◆ WHAT IS REQUIRED
Return each entry below word for word, leaving out any image.

(Beginning of DATA EXTRACTS)

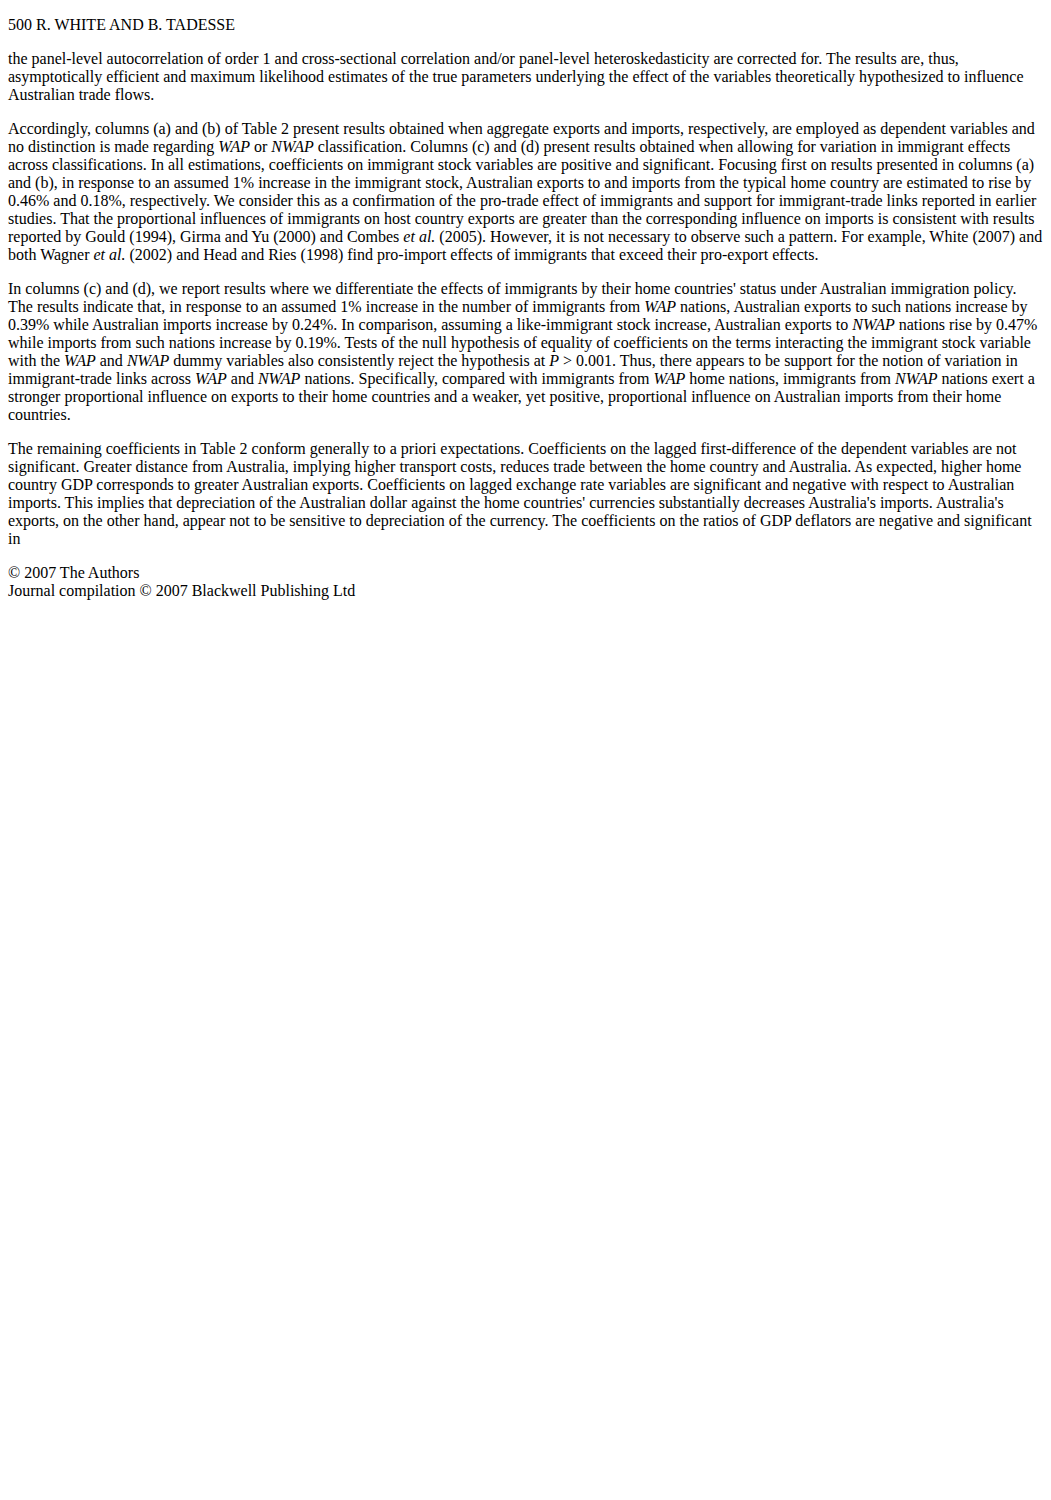500 R. WHITE AND B. TADESSE
the panel-level autocorrelation of order 1 and cross-sectional correlation and/or panel-level heteroskedasticity are corrected for. The results are, thus, asymptotically efficient and maximum likelihood estimates of the true parameters underlying the effect of the variables theoretically hypothesized to influence Australian trade flows.
Accordingly, columns (a) and (b) of Table 2 present results obtained when aggregate exports and imports, respectively, are employed as dependent variables and no distinction is made regarding WAP or NWAP classification. Columns (c) and (d) present results obtained when allowing for variation in immigrant effects across classifications. In all estimations, coefficients on immigrant stock variables are positive and significant. Focusing first on results presented in columns (a) and (b), in response to an assumed 1% increase in the immigrant stock, Australian exports to and imports from the typical home country are estimated to rise by 0.46% and 0.18%, respectively. We consider this as a confirmation of the pro-trade effect of immigrants and support for immigrant-trade links reported in earlier studies. That the proportional influences of immigrants on host country exports are greater than the corresponding influence on imports is consistent with results reported by Gould (1994), Girma and Yu (2000) and Combes et al. (2005). However, it is not necessary to observe such a pattern. For example, White (2007) and both Wagner et al. (2002) and Head and Ries (1998) find pro-import effects of immigrants that exceed their pro-export effects.
In columns (c) and (d), we report results where we differentiate the effects of immigrants by their home countries' status under Australian immigration policy. The results indicate that, in response to an assumed 1% increase in the number of immigrants from WAP nations, Australian exports to such nations increase by 0.39% while Australian imports increase by 0.24%. In comparison, assuming a like-immigrant stock increase, Australian exports to NWAP nations rise by 0.47% while imports from such nations increase by 0.19%. Tests of the null hypothesis of equality of coefficients on the terms interacting the immigrant stock variable with the WAP and NWAP dummy variables also consistently reject the hypothesis at P > 0.001. Thus, there appears to be support for the notion of variation in immigrant-trade links across WAP and NWAP nations. Specifically, compared with immigrants from WAP home nations, immigrants from NWAP nations exert a stronger proportional influence on exports to their home countries and a weaker, yet positive, proportional influence on Australian imports from their home countries.
The remaining coefficients in Table 2 conform generally to a priori expectations. Coefficients on the lagged first-difference of the dependent variables are not significant. Greater distance from Australia, implying higher transport costs, reduces trade between the home country and Australia. As expected, higher home country GDP corresponds to greater Australian exports. Coefficients on lagged exchange rate variables are significant and negative with respect to Australian imports. This implies that depreciation of the Australian dollar against the home countries' currencies substantially decreases Australia's imports. Australia's exports, on the other hand, appear not to be sensitive to depreciation of the currency. The coefficients on the ratios of GDP deflators are negative and significant in
© 2007 The Authors
Journal compilation © 2007 Blackwell Publishing Ltd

(End of DATA EXTRACTS)

◆ SOLVED PROBLEM
500 R. WHITE AND B. TADESSE
the panel-level autocorrelation of order 1 and cross-sectional correlation and/or panel-level heteroskedasticity are corrected for. The results are, thus, asymptotically efficient and maximum likelihood estimates of the true parameters underlying the effect of the variables theoretically hypothesized to influence Australian trade flows.
Accordingly, columns (a) and (b) of Table 2 present results obtained when aggregate exports and imports, respectively, are employed as dependent variables and no distinction is made regarding WAP or NWAP classification. Columns (c) and (d) present results obtained when allowing for variation in immigrant effects across classifications. In all estimations, coefficients on immigrant stock variables are positive and significant. Focusing first on results presented in columns (a) and (b), in response to an assumed 1% increase in the immigrant stock, Australian exports to and imports from the typical home country are estimated to rise by 0.46% and 0.18%, respectively. We consider this as a confirmation of the pro-trade effect of immigrants and support for immigrant-trade links reported in earlier studies. That the proportional influences of immigrants on host country exports are greater than the corresponding influence on imports is consistent with results reported by Gould (1994), Girma and Yu (2000) and Combes et al. (2005). However, it is not necessary to observe such a pattern. For example, White (2007) and both Wagner et al. (2002) and Head and Ries (1998) find pro-import effects of immigrants that exceed their pro-export effects.
In columns (c) and (d), we report results where we differentiate the effects of immigrants by their home countries' status under Australian immigration policy. The results indicate that, in response to an assumed 1% increase in the number of immigrants from WAP nations, Australian exports to such nations increase by 0.39% while Australian imports increase by 0.24%. In comparison, assuming a like-immigrant stock increase, Australian exports to NWAP nations rise by 0.47% while imports from such nations increase by 0.19%. Tests of the null hypothesis of equality of coefficients on the terms interacting the immigrant stock variable with the WAP and NWAP dummy variables also consistently reject the hypothesis at P > 0.001. Thus, there appears to be support for the notion of variation in immigrant-trade links across WAP and NWAP nations. Specifically, compared with immigrants from WAP home nations, immigrants from NWAP nations exert a stronger proportional influence on exports to their home countries and a weaker, yet positive, proportional influence on Australian imports from their home countries.
The remaining coefficients in Table 2 conform generally to a priori expectations. Coefficients on the lagged first-difference of the dependent variables are not significant. Greater distance from Australia, implying higher transport costs, reduces trade between the home country and Australia. As expected, higher home country GDP corresponds to greater Australian exports. Coefficients on lagged exchange rate variables are significant and negative with respect to Australian imports. This implies that depreciation of the Australian dollar against the home countries' currencies substantially decreases Australia's imports. Australia's exports, on the other hand, appear not to be sensitive to depreciation of the currency. The coefficients on the ratios of GDP deflators are negative and significant in
© 2007 The Authors
Journal compilation © 2007 Blackwell Publishing Ltd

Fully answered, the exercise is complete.